- PROBLEM TO SOLVE
Report only the number of lines in the items below that contain the string "part". Case counts.
━━━━━ SUPPLIED INFORMATION
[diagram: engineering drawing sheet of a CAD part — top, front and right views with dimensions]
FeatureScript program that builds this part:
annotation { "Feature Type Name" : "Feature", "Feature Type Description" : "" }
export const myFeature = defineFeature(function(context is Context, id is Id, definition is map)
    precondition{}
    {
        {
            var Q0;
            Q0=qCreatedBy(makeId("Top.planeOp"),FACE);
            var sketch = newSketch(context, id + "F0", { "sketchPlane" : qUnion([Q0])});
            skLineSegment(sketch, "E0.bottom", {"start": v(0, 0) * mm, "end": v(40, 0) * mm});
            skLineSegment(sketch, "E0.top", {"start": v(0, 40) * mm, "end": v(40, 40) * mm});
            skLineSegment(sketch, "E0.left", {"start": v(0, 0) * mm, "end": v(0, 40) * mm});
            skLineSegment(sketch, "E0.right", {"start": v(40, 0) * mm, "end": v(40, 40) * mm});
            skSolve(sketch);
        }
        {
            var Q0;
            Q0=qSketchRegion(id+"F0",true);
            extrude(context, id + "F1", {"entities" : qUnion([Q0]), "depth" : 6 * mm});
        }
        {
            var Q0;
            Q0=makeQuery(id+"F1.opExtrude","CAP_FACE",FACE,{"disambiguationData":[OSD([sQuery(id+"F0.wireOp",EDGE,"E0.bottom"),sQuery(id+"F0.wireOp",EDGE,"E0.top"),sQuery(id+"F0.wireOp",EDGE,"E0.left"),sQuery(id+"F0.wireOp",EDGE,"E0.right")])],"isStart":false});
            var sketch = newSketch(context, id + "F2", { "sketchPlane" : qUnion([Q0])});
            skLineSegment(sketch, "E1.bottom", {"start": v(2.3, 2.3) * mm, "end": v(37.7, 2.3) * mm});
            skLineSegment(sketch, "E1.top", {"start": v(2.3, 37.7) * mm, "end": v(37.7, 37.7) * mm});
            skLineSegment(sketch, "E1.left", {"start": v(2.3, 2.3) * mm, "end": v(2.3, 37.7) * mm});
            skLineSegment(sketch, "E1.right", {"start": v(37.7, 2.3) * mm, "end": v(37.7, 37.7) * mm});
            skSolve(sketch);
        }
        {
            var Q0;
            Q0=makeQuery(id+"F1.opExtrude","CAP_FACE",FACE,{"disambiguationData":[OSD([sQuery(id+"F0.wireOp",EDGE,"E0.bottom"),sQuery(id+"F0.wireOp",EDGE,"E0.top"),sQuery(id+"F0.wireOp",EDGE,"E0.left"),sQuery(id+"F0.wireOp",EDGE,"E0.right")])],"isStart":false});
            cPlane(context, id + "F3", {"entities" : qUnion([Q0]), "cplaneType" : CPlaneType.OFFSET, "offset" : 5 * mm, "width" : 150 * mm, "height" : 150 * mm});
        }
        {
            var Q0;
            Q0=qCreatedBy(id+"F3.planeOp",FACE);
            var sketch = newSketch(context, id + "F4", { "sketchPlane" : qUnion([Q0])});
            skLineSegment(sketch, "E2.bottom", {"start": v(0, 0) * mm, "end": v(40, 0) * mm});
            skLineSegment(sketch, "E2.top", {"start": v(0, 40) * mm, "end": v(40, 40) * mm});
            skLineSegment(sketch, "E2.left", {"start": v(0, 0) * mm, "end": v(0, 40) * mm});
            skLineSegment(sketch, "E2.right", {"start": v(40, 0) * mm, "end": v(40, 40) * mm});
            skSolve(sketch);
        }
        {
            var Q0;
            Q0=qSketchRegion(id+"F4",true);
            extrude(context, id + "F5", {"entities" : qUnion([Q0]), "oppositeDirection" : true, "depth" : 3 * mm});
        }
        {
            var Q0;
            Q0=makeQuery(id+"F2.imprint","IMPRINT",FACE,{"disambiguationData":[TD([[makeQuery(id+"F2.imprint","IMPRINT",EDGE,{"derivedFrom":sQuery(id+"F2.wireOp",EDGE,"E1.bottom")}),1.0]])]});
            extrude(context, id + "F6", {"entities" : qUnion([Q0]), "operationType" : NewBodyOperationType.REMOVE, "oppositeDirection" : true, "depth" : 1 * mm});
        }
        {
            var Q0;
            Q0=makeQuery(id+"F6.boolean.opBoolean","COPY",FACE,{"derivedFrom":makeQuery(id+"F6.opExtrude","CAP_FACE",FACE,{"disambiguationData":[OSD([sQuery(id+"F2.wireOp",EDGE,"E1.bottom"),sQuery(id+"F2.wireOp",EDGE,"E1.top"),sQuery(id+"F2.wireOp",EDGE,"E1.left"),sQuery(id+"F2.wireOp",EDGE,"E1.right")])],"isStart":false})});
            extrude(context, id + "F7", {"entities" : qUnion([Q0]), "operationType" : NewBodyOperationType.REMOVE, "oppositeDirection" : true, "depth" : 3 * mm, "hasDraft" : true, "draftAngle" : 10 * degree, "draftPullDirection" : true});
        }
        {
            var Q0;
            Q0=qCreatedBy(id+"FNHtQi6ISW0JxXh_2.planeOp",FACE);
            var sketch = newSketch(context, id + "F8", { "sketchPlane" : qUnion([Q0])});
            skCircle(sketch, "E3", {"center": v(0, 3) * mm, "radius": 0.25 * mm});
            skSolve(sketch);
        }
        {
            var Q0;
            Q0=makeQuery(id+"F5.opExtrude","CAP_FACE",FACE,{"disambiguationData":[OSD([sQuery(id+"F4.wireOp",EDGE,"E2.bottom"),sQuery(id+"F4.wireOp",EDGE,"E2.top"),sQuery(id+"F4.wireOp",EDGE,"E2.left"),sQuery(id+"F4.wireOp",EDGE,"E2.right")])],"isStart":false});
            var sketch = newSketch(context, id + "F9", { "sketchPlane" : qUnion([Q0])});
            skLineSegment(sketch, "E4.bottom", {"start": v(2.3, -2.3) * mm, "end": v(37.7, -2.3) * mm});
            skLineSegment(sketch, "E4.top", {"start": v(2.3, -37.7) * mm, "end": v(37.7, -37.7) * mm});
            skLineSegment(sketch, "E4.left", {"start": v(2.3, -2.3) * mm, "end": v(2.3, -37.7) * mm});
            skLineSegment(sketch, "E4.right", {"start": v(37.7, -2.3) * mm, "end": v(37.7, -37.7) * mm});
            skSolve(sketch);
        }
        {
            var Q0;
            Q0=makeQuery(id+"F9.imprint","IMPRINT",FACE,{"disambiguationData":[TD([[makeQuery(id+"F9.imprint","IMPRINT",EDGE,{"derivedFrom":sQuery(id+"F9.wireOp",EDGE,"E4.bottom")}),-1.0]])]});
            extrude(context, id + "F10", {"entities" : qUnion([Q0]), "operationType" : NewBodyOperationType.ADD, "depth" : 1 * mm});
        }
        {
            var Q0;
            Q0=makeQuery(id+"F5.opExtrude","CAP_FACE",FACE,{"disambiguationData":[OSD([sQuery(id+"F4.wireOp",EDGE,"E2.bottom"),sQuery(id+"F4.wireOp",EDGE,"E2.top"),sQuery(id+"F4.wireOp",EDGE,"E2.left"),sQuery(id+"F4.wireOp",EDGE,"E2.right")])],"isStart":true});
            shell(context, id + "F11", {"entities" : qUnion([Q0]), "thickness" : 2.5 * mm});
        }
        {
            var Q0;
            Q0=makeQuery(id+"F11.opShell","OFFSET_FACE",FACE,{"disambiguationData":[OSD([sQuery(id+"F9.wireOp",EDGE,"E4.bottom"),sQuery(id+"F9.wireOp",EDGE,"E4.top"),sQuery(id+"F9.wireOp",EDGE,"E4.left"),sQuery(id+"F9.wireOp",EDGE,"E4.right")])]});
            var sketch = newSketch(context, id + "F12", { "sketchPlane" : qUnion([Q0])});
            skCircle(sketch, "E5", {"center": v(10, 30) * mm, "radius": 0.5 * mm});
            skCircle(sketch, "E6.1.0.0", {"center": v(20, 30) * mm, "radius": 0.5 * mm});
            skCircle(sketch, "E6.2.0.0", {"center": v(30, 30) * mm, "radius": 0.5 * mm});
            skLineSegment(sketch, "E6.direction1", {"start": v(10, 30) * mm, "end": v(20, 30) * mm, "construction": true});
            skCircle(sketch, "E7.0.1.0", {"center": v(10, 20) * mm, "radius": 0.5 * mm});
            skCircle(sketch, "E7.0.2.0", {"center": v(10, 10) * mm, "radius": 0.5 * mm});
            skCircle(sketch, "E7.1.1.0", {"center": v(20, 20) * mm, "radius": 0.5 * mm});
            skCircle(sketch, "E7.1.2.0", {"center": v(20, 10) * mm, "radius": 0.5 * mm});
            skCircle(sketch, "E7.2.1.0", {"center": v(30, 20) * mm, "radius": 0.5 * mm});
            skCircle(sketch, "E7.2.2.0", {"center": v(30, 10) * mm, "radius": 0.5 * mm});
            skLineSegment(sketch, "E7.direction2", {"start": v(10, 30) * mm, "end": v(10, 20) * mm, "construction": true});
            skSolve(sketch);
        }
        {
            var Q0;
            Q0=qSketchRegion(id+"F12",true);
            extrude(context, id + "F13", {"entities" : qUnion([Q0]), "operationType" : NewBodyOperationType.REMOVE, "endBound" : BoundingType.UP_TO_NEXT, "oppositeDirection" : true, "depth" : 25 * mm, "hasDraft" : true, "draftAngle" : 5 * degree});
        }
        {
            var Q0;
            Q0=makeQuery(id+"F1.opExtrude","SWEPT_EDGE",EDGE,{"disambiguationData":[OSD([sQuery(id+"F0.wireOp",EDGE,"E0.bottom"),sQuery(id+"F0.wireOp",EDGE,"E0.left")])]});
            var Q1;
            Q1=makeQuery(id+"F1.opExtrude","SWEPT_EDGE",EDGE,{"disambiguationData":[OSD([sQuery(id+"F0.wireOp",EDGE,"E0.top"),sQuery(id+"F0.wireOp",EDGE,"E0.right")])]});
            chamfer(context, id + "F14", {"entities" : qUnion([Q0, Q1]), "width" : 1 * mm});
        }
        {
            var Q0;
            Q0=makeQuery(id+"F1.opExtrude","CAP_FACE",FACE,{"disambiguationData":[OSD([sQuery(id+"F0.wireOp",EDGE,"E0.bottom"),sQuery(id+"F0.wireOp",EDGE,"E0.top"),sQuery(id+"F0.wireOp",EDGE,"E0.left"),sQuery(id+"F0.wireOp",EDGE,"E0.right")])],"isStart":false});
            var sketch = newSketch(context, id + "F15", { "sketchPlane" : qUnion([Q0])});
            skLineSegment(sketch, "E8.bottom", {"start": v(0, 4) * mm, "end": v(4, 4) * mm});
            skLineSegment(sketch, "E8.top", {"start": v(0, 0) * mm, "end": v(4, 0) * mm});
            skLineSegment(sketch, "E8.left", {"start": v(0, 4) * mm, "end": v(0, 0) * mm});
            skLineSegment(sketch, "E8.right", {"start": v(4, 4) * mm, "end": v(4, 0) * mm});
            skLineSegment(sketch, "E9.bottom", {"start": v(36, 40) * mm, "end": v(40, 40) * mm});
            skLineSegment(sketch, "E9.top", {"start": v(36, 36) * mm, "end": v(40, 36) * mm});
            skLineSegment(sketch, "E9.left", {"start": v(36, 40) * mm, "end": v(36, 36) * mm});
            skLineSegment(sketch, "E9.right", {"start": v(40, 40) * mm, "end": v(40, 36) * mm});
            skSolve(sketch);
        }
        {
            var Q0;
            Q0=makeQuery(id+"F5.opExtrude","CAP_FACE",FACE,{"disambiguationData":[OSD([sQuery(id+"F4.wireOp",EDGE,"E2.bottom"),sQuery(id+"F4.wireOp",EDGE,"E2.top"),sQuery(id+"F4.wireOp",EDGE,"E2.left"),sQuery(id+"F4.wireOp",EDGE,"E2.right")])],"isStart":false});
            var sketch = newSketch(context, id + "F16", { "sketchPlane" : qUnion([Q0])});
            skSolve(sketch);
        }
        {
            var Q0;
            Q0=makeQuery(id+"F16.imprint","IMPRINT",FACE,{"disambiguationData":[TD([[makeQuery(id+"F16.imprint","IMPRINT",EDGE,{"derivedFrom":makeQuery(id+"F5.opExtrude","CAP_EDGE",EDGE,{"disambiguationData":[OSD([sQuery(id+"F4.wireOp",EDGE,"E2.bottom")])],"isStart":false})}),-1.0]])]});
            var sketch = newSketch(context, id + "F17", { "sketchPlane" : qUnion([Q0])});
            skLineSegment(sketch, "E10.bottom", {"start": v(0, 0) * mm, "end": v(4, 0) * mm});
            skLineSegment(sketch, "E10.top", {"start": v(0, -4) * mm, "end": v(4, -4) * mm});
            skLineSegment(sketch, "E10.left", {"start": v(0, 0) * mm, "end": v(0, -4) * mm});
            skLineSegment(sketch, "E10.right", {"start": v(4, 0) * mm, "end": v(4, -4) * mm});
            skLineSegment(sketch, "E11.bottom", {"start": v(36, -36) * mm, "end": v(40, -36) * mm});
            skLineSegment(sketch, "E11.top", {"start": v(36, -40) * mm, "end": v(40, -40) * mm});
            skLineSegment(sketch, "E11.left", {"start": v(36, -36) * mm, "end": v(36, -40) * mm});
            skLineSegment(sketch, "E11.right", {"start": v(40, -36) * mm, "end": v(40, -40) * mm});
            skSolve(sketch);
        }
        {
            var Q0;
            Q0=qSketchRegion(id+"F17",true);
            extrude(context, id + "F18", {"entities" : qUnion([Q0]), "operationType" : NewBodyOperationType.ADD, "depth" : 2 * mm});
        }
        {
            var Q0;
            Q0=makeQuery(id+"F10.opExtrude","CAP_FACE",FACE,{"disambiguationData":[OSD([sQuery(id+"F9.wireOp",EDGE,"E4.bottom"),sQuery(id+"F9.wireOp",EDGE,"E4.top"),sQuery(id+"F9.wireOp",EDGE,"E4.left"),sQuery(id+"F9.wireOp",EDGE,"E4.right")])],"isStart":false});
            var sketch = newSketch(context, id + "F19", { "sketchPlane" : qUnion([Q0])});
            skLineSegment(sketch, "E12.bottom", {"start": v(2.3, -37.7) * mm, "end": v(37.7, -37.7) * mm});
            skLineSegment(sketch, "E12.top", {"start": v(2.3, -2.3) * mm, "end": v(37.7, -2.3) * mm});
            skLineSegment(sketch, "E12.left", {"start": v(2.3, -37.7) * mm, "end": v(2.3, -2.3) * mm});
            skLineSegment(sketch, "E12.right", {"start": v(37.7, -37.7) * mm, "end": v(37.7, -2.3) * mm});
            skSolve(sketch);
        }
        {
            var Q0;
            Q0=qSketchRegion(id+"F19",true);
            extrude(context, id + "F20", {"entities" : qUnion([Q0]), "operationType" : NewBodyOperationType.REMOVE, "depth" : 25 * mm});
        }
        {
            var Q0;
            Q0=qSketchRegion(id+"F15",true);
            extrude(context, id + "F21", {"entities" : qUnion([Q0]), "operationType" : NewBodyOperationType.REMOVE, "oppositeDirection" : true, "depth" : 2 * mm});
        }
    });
━━━━━━━━━━
- SOLUTION TO THIS PROBLEM
2